Stored data entries:
[Start of Attachment]
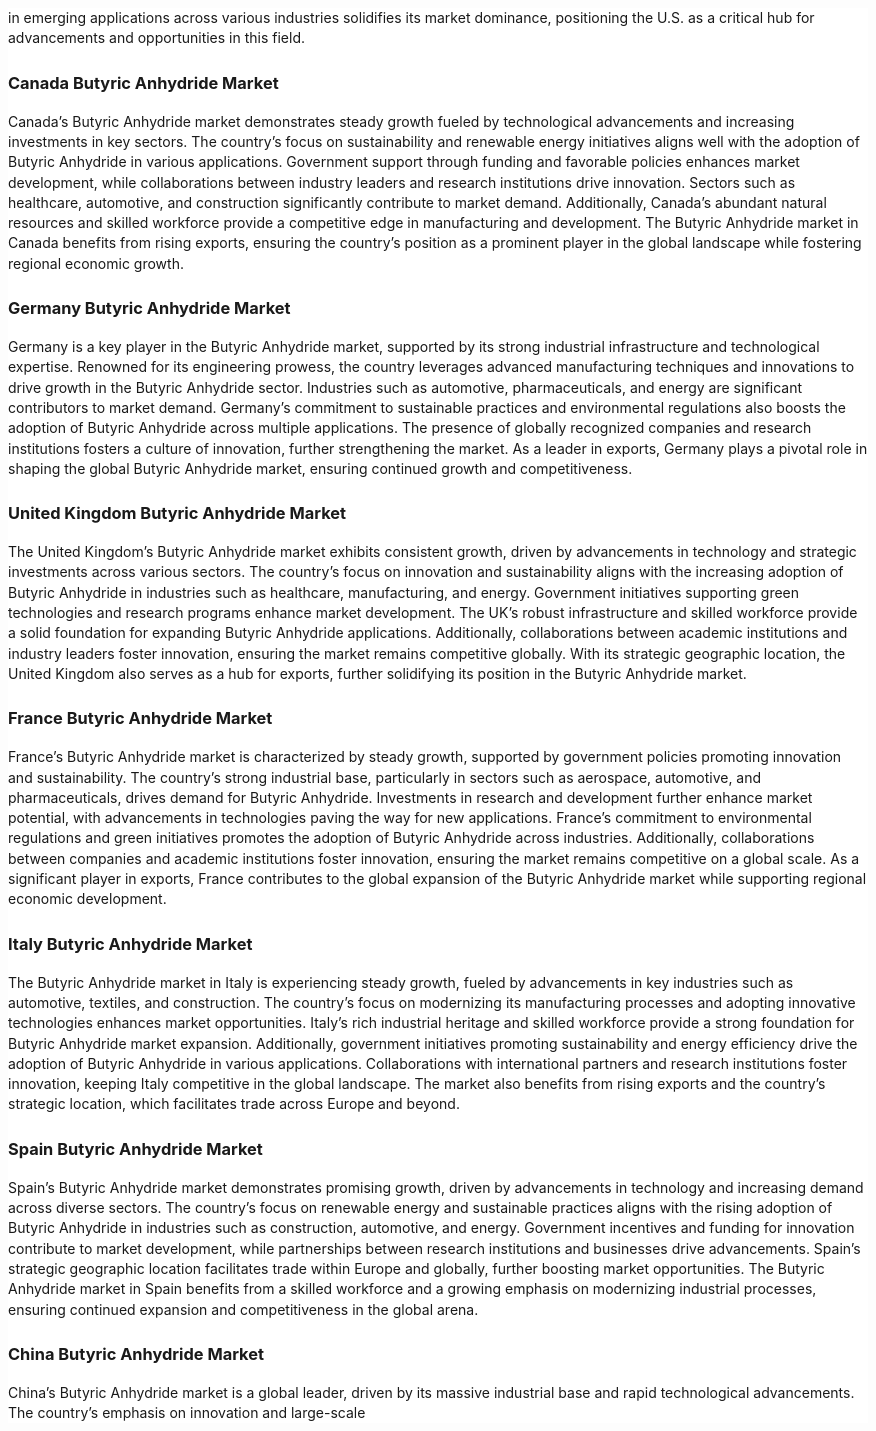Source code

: in emerging applications across various industries solidifies its market dominance, positioning the U.S. as a critical hub for advancements and opportunities in this field.</p><h3>Canada Butyric Anhydride Market</h3><p>Canada&rsquo;s Butyric Anhydride market demonstrates steady growth fueled by technological advancements and increasing investments in key sectors. The country&rsquo;s focus on sustainability and renewable energy initiatives aligns well with the adoption of Butyric Anhydride in various applications. Government support through funding and favorable policies enhances market development, while collaborations between industry leaders and research institutions drive innovation. Sectors such as healthcare, automotive, and construction significantly contribute to market demand. Additionally, Canada&rsquo;s abundant natural resources and skilled workforce provide a competitive edge in manufacturing and development. The Butyric Anhydride market in Canada benefits from rising exports, ensuring the country&rsquo;s position as a prominent player in the global landscape while fostering regional economic growth.</p><h3>Germany Butyric Anhydride Market</h3><p>Germany is a key player in the Butyric Anhydride market, supported by its strong industrial infrastructure and technological expertise. Renowned for its engineering prowess, the country leverages advanced manufacturing techniques and innovations to drive growth in the Butyric Anhydride sector. Industries such as automotive, pharmaceuticals, and energy are significant contributors to market demand. Germany&rsquo;s commitment to sustainable practices and environmental regulations also boosts the adoption of Butyric Anhydride across multiple applications. The presence of globally recognized companies and research institutions fosters a culture of innovation, further strengthening the market. As a leader in exports, Germany plays a pivotal role in shaping the global Butyric Anhydride market, ensuring continued growth and competitiveness.</p><h3>United Kingdom Butyric Anhydride Market</h3><p>The United Kingdom&rsquo;s Butyric Anhydride market exhibits consistent growth, driven by advancements in technology and strategic investments across various sectors. The country&rsquo;s focus on innovation and sustainability aligns with the increasing adoption of Butyric Anhydride in industries such as healthcare, manufacturing, and energy. Government initiatives supporting green technologies and research programs enhance market development. The UK&rsquo;s robust infrastructure and skilled workforce provide a solid foundation for expanding Butyric Anhydride applications. Additionally, collaborations between academic institutions and industry leaders foster innovation, ensuring the market remains competitive globally. With its strategic geographic location, the United Kingdom also serves as a hub for exports, further solidifying its position in the Butyric Anhydride market.</p><h3>France Butyric Anhydride Market</h3><p>France&rsquo;s Butyric Anhydride market is characterized by steady growth, supported by government policies promoting innovation and sustainability. The country&rsquo;s strong industrial base, particularly in sectors such as aerospace, automotive, and pharmaceuticals, drives demand for Butyric Anhydride. Investments in research and development further enhance market potential, with advancements in technologies paving the way for new applications. France&rsquo;s commitment to environmental regulations and green initiatives promotes the adoption of Butyric Anhydride across industries. Additionally, collaborations between companies and academic institutions foster innovation, ensuring the market remains competitive on a global scale. As a significant player in exports, France contributes to the global expansion of the Butyric Anhydride market while supporting regional economic development.</p><h3>Italy Butyric Anhydride Market</h3><p>The Butyric Anhydride market in Italy is experiencing steady growth, fueled by advancements in key industries such as automotive, textiles, and construction. The country&rsquo;s focus on modernizing its manufacturing processes and adopting innovative technologies enhances market opportunities. Italy&rsquo;s rich industrial heritage and skilled workforce provide a strong foundation for Butyric Anhydride market expansion. Additionally, government initiatives promoting sustainability and energy efficiency drive the adoption of Butyric Anhydride in various applications. Collaborations with international partners and research institutions foster innovation, keeping Italy competitive in the global landscape. The market also benefits from rising exports and the country&rsquo;s strategic location, which facilitates trade across Europe and beyond.</p><h3>Spain Butyric Anhydride Market</h3><p>Spain&rsquo;s Butyric Anhydride market demonstrates promising growth, driven by advancements in technology and increasing demand across diverse sectors. The country&rsquo;s focus on renewable energy and sustainable practices aligns with the rising adoption of Butyric Anhydride in industries such as construction, automotive, and energy. Government incentives and funding for innovation contribute to market development, while partnerships between research institutions and businesses drive advancements. Spain&rsquo;s strategic geographic location facilitates trade within Europe and globally, further boosting market opportunities. The Butyric Anhydride market in Spain benefits from a skilled workforce and a growing emphasis on modernizing industrial processes, ensuring continued expansion and competitiveness in the global arena.</p><h3>China Butyric Anhydride Market</h3><p>China&rsquo;s Butyric Anhydride market is a global leader, driven by its massive industrial base and rapid technological advancements. The country&rsquo;s emphasis on innovation and large-scale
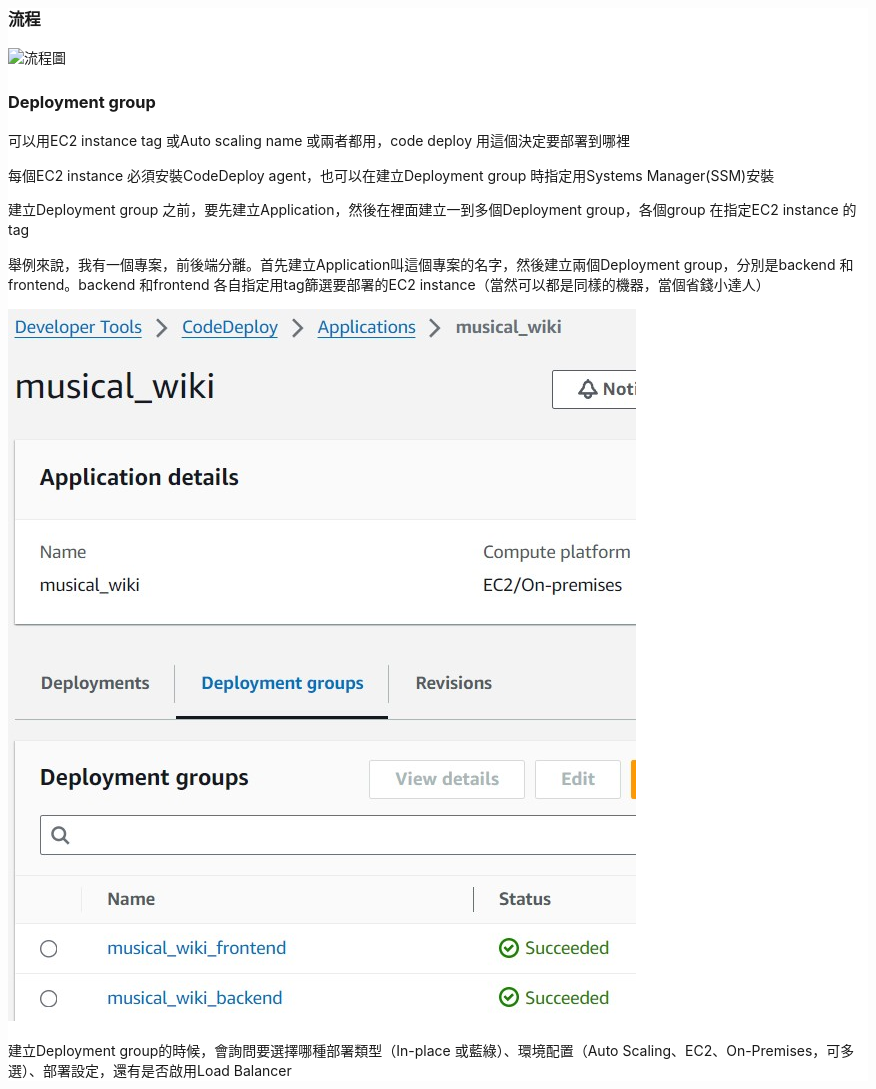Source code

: ### 流程
![流程圖](https://docs.aws.amazon.com/images/codedeploy/latest/userguide/images/deployment-process.png)

### Deployment group
可以用EC2 instance tag 或Auto scaling name 或兩者都用，code deploy 用這個決定要部署到哪裡

每個EC2 instance 必須安裝CodeDeploy agent，也可以在建立Deployment group 時指定用Systems Manager(SSM)安裝

建立Deployment group 之前，要先建立Application，然後在裡面建立一到多個Deployment group，各個group 在指定EC2 instance 的tag

舉例來說，我有一個專案，前後端分離。首先建立Application叫這個專案的名字，然後建立兩個Deployment group，分別是backend 和frontend。backend 和frontend 各自指定用tag篩選要部署的EC2 instance（當然可以都是同樣的機器，當個省錢小達人）

![Deployment group](./deployment-group.jpg)

建立Deployment group的時候，會詢問要選擇哪種部署類型（In-place 或藍綠）、環境配置（Auto Scaling、EC2、On-Premises，可多選）、部署設定，還有是否啟用Load Balancer
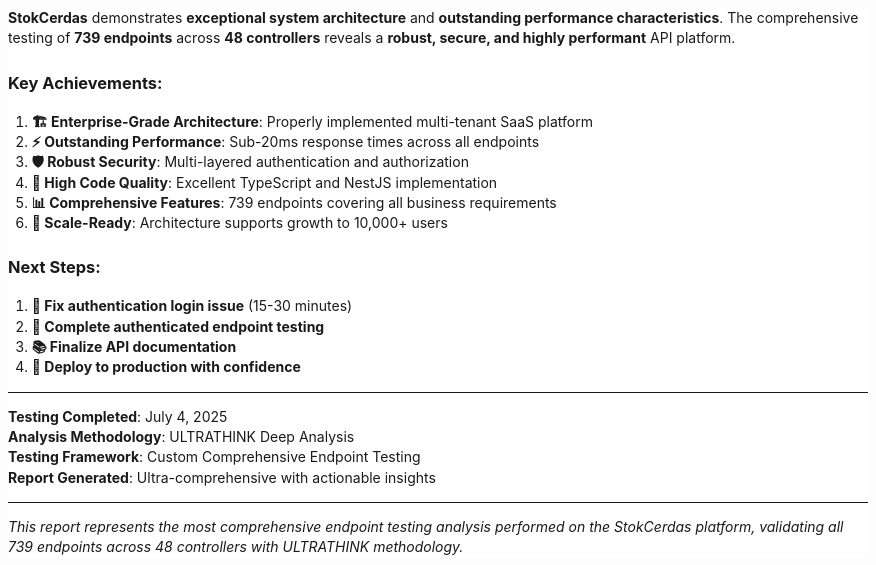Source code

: **StokCerdas** demonstrates **exceptional system architecture** and **outstanding performance characteristics**. The comprehensive testing of **739 endpoints** across **48 controllers** reveals a **robust, secure, and highly performant** API platform.

### **Key Achievements**:

1. **🏗️ Enterprise-Grade Architecture**: Properly implemented multi-tenant SaaS platform
2. **⚡ Outstanding Performance**: Sub-20ms response times across all endpoints
3. **🛡️ Robust Security**: Multi-layered authentication and authorization  
4. **🔧 High Code Quality**: Excellent TypeScript and NestJS implementation
5. **📊 Comprehensive Features**: 739 endpoints covering all business requirements
6. **🚀 Scale-Ready**: Architecture supports growth to 10,000+ users

### **Next Steps**:

1. **🔧 Fix authentication login issue** (15-30 minutes)
2. **🧪 Complete authenticated endpoint testing** 
3. **📚 Finalize API documentation**
4. **🚀 Deploy to production with confidence**

---

**Testing Completed**: July 4, 2025  
**Analysis Methodology**: ULTRATHINK Deep Analysis  
**Testing Framework**: Custom Comprehensive Endpoint Testing  
**Report Generated**: Ultra-comprehensive with actionable insights

---

*This report represents the most comprehensive endpoint testing analysis performed on the StokCerdas platform, validating all 739 endpoints across 48 controllers with ULTRATHINK methodology.*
[End of Attachment]
> **What you have to do**: List every line in the entries above that contains the string "StokCerdas", treating uppercase and lowercase letters as different.

> **Written response**:
: **StokCerdas** demonstrates **exceptional system architecture** and **outstanding performance characteristics**. The comprehensive testing of **739 endpoints** across **48 controllers** reveals a **robust, secure, and highly performant** API platform.
*This report represents the most comprehensive endpoint testing analysis performed on the StokCerdas platform, validating all 739 endpoints across 48 controllers with ULTRATHINK methodology.*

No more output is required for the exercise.